• **GIVEN EXERCISE**:
Copy every text line of the entries below word for word, omitting the pictures.

|---|

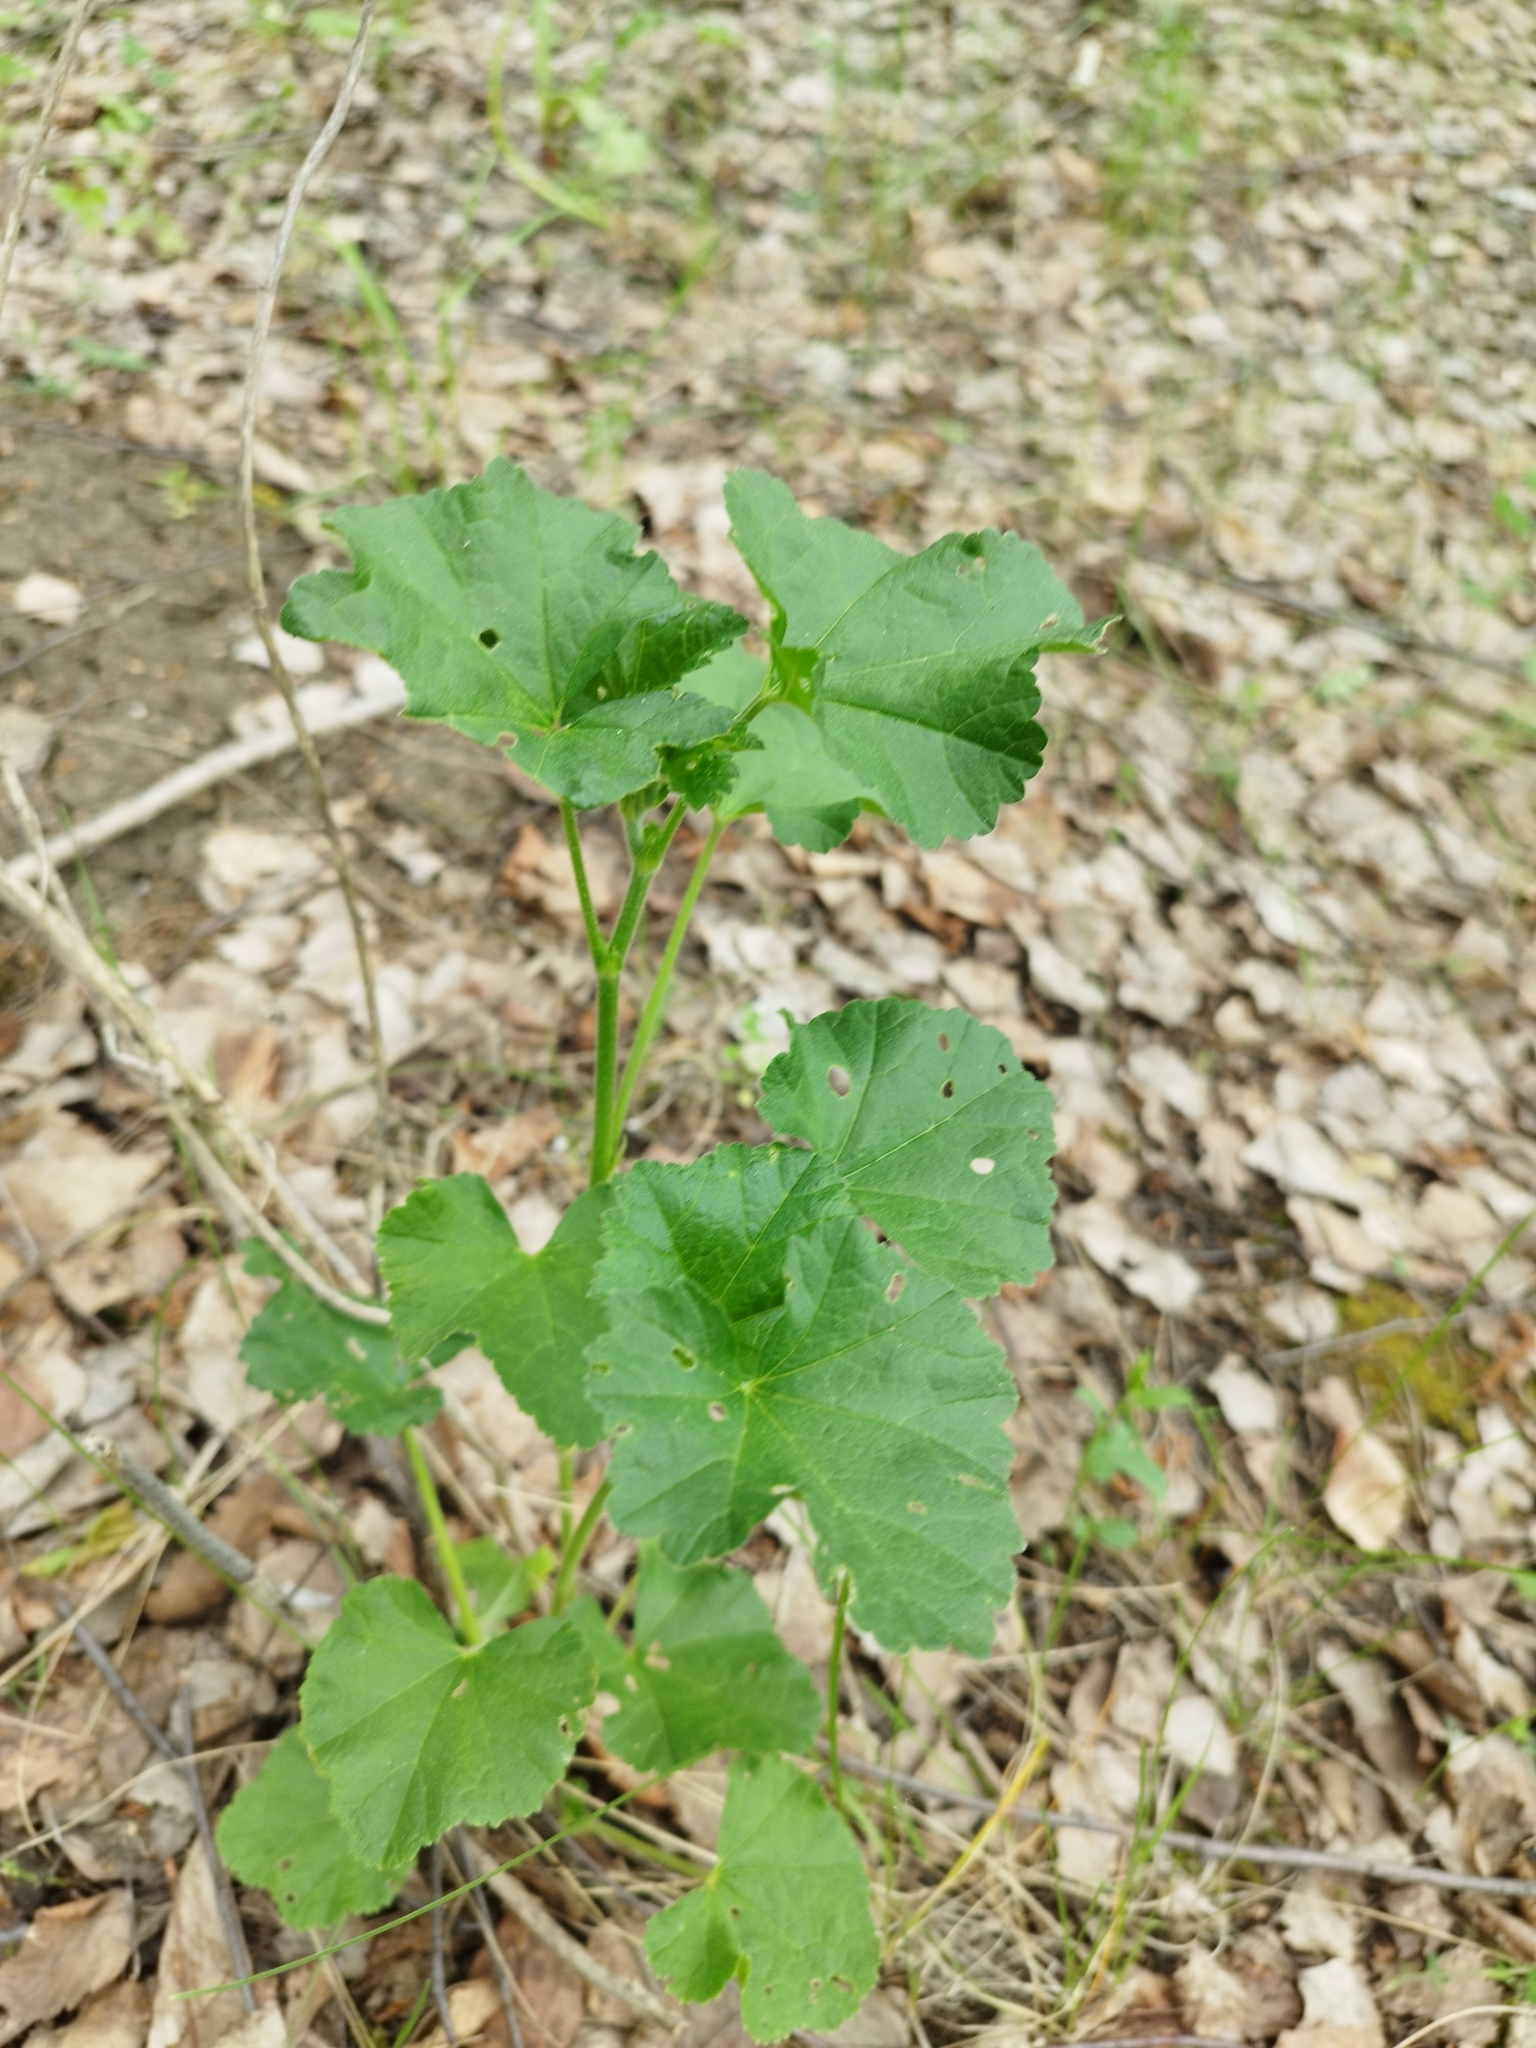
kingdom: Plantae
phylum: Tracheophyta
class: Magnoliopsida
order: Malvales
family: Malvaceae
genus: Malva
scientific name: Malva thuringiaca
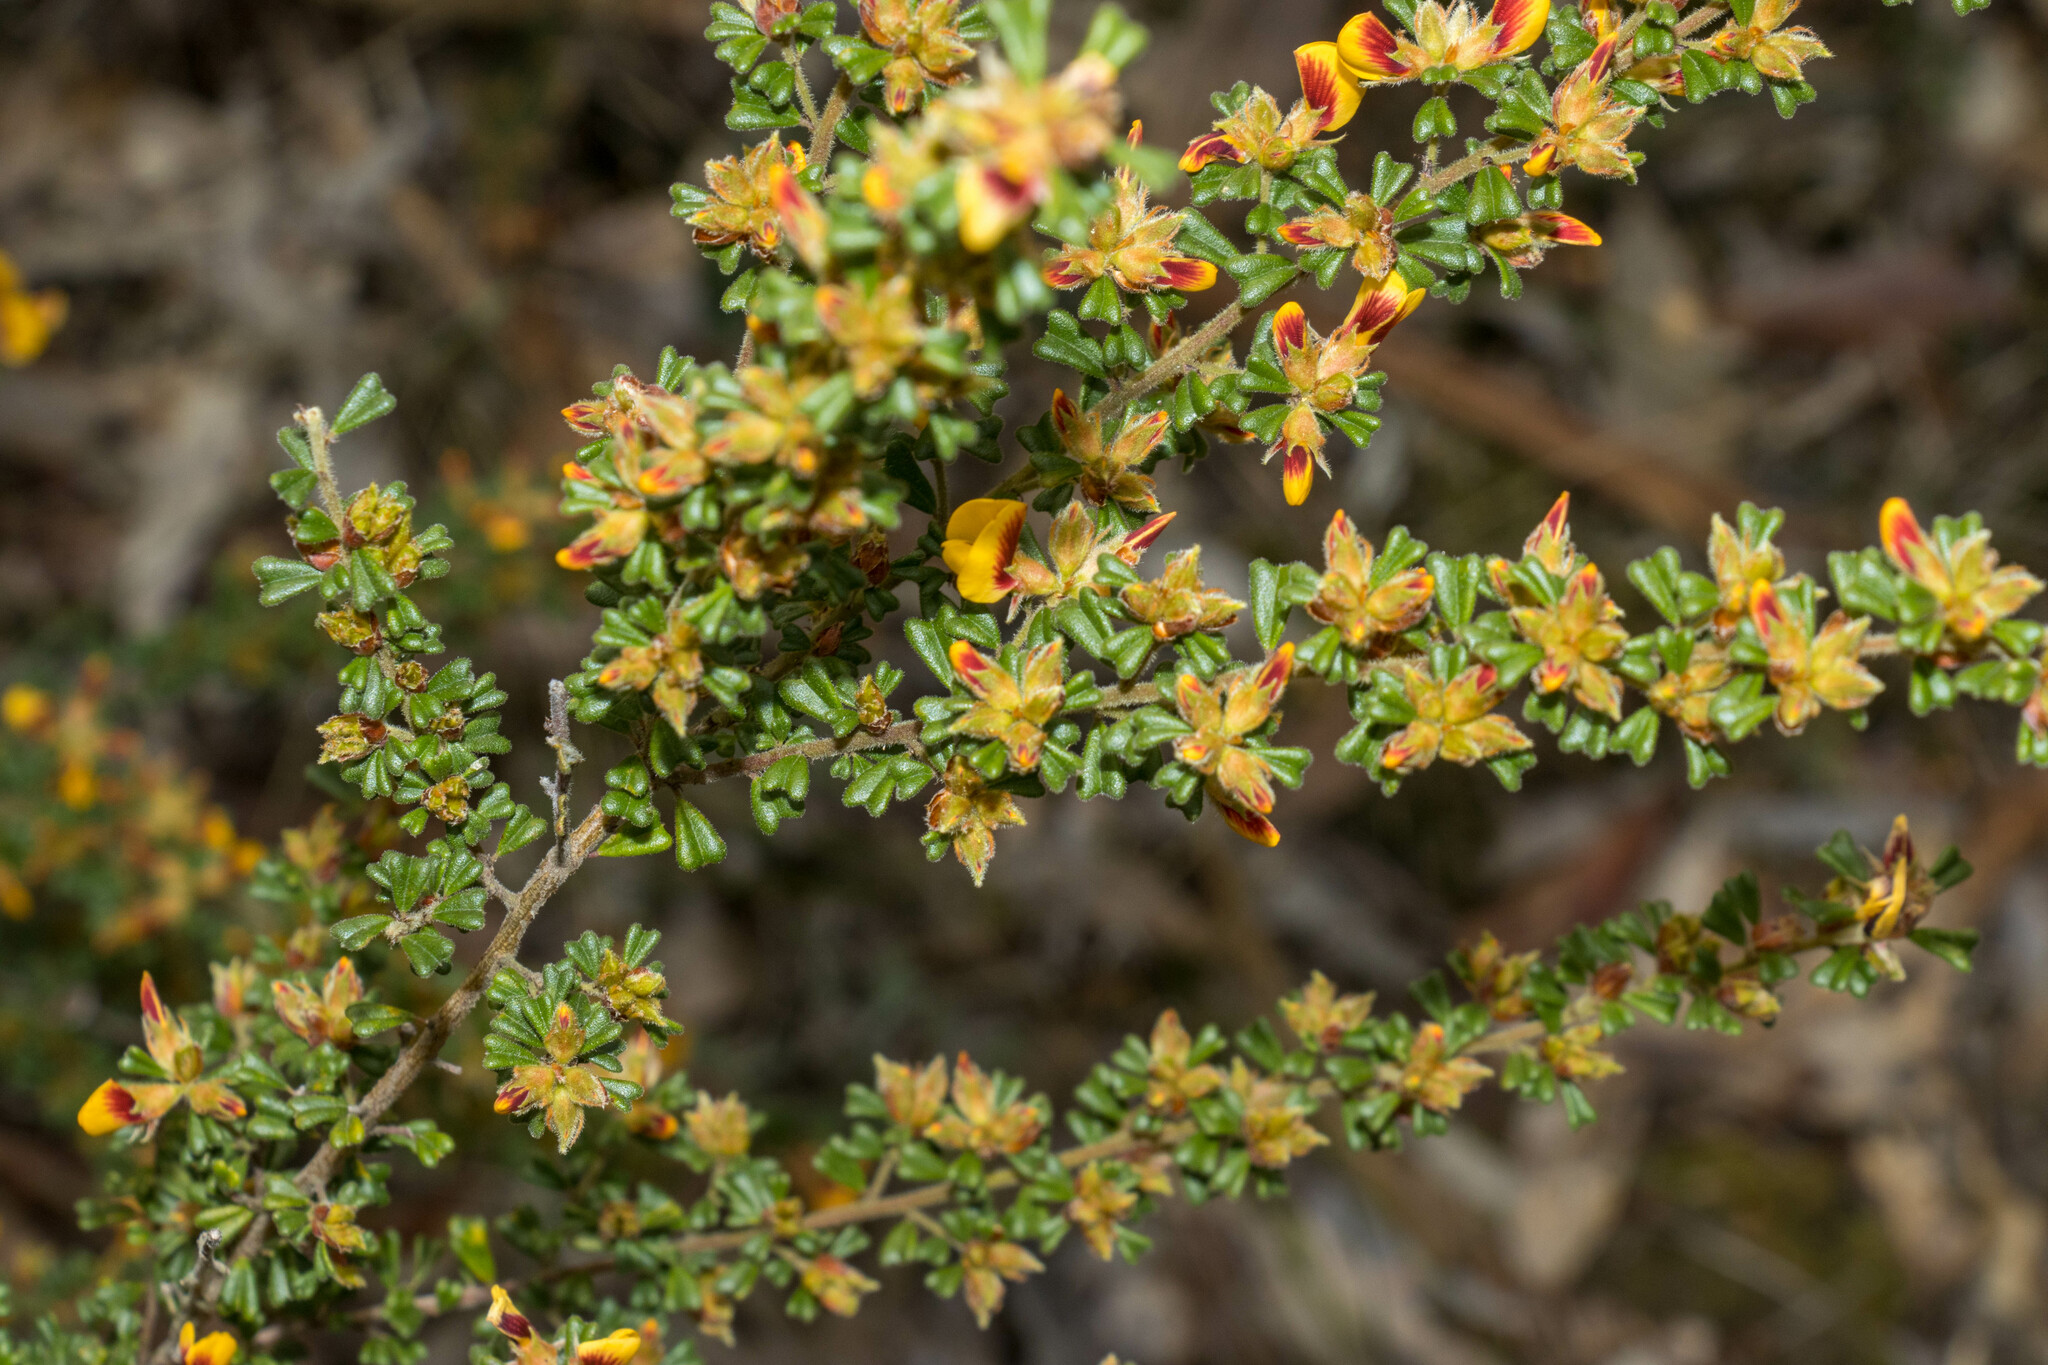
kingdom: Plantae
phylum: Tracheophyta
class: Magnoliopsida
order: Fabales
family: Fabaceae
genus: Pultenaea
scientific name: Pultenaea scabra
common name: Rough bush-pea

|---|

• **EXERCISE SOLUTION**:
kingdom: Plantae
phylum: Tracheophyta
class: Magnoliopsida
order: Malvales
family: Malvaceae
genus: Malva
scientific name: Malva thuringiaca
kingdom: Plantae
phylum: Tracheophyta
class: Magnoliopsida
order: Fabales
family: Fabaceae
genus: Pultenaea
scientific name: Pultenaea scabra
common name: Rough bush-pea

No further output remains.